Texte du document:
C'est quoi le pitch? Joseph Ponthus raconte comment il s'est retrouvé à travailler comme ouvrier intérimaire, à la chaîne, dans une usine de poissons puis dans un abattoir, en attendant un poste dans le secteur pour lequel il a fait de longues études. 

Mon avis :

Décédé fin février à 42 ans, Joseph Ponthus aura marqué la littérature avec cet unique roman, récompensé en 2019 par le Grand Prix RTL-Lire. 

Pourquoi? Pour son côté atypique. L'écriture est rageuse, ravageuse, revendicatrice, sans ponctuation, juste une mise en page pouvant évoquer quelque chose de poétique, malgré ce qui est déclamé, avec emphase. 

Pour son témoignage contemporain sur les conditions difficiles du travail à la chaîne. Une pénibilité physique qui peu entamer peu à peu le moral, à force de répéter quotidiennement les mêmes gestes. Ou comment mettre les pieds dans le monde du travail où il faut suer, trimer pour gagner de quoi vivre un minimum.

Extraits des fiches:

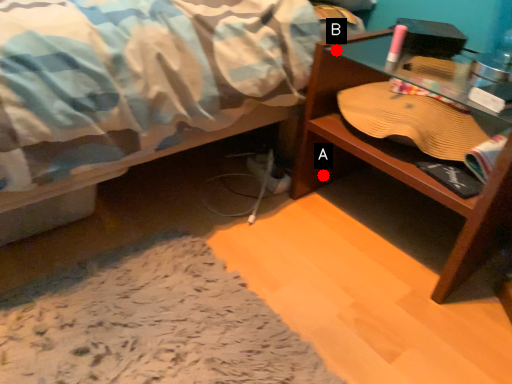
Question: Two points are circled on the image, labeled by A and B beside each circle. Which point is farther to the camera?

Choices:
 (A) A is further
 (B) B is further

Answer: (A)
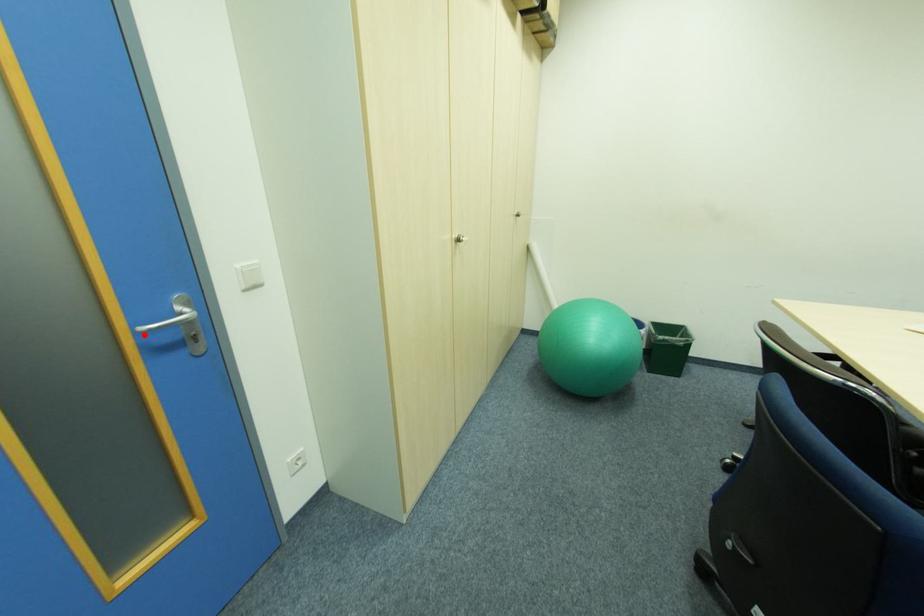
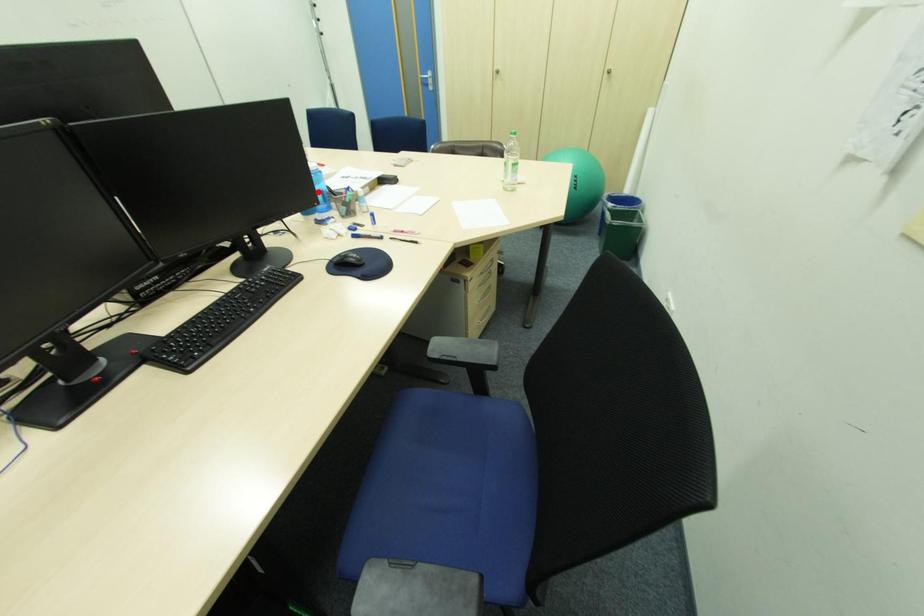
I am providing you with two images of the same scene from different viewpoints. A red point is marked on the first image and another point is marked on the second image. Is the marked point in image1 the same physical position as the marked point in image2?

No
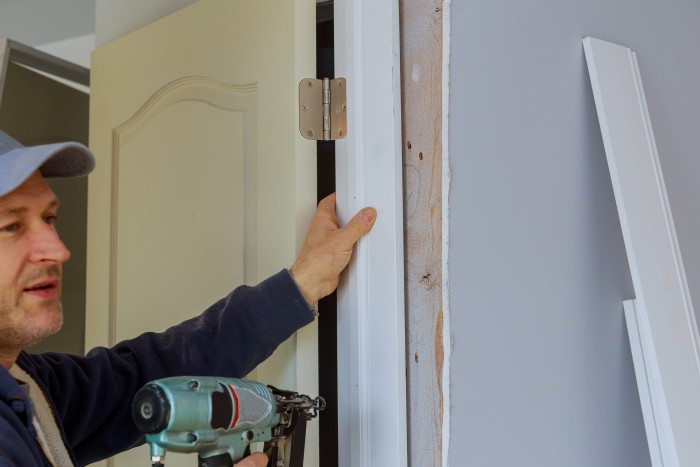
Find the location of `exposed wood`. exposed wood is located at coordinates (420, 159).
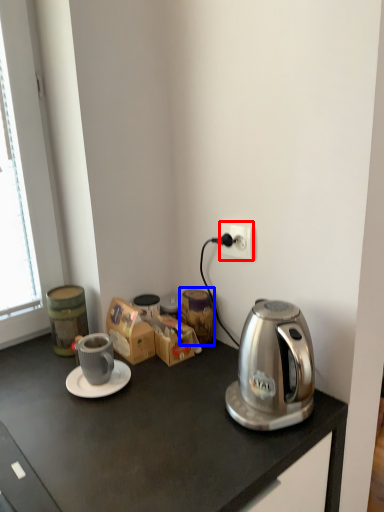
Question: Which point is closer to the camera, power outlet (highlighted by a red box) or appliance (highlighted by a blue box)?

Choices:
 (A) power outlet
 (B) appliance

Answer: (A)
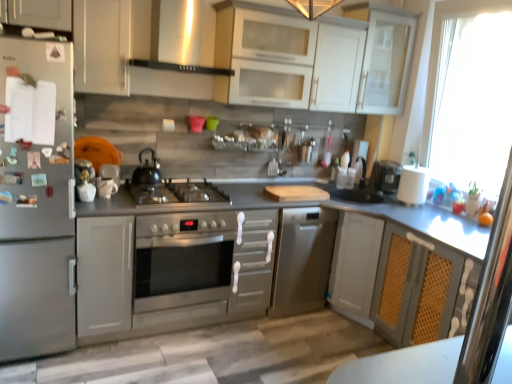
Locate an element on the screen. The width and height of the screenshot is (512, 384). empty space that is ontop of satin gray cabinet at center, which ranks as the first cabinetry in left-to-right order is located at coordinates (105, 203).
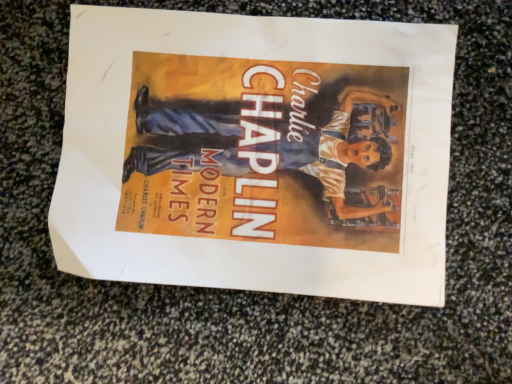
Locate an element on the screen. The width and height of the screenshot is (512, 384). matte paper poster at center is located at coordinates (255, 153).

Describe the element at coordinates (255, 153) in the screenshot. This screenshot has height=384, width=512. I see `matte paper poster at center` at that location.

In order to face matte paper poster at center, should I rotate leftwards or rightwards?

A 1.054 degree turn to the left will do.

Find the location of `matte paper poster at center`. matte paper poster at center is located at coordinates (255, 153).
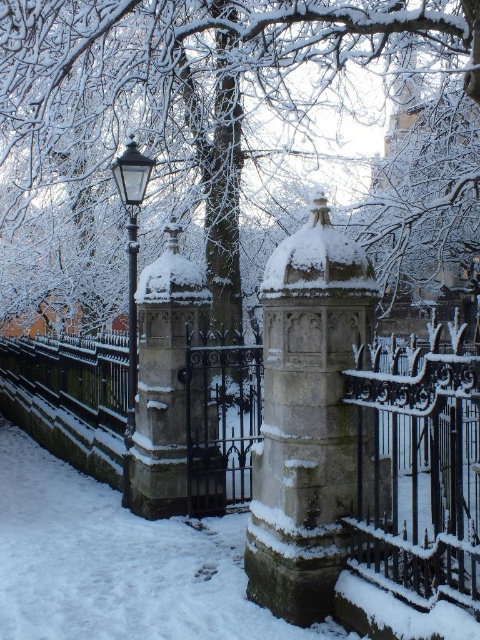
Question: Is snow-covered tree at center further to the viewer compared to stone textured fence at center?

Choices:
 (A) no
 (B) yes

Answer: (B)

Question: Estimate the real-world distances between objects in this image. Which object is closer to the stone textured fence at center?

Choices:
 (A) snow-covered tree at center
 (B) black glass lamp post at left

Answer: (A)

Question: Which of these objects is positioned closest to the snow-covered tree at center?

Choices:
 (A) black glass lamp post at left
 (B) stone textured fence at center

Answer: (B)

Question: In this image, where is stone textured fence at center located relative to black glass lamp post at left?

Choices:
 (A) above
 (B) below

Answer: (B)

Question: Which of the following is the farthest from the observer?

Choices:
 (A) (238, 20)
 (B) (123, 184)
 (C) (227, 385)

Answer: (A)

Question: Does snow-covered tree at center have a smaller size compared to black glass lamp post at left?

Objectif de l'exercice: D'après la critique du roman de Joseph Ponthus, quel prix ce roman a-t-il reçu en 2019, s'il vous plaît ?

Réponse attendue: Le Grand Prix RTL-Lire.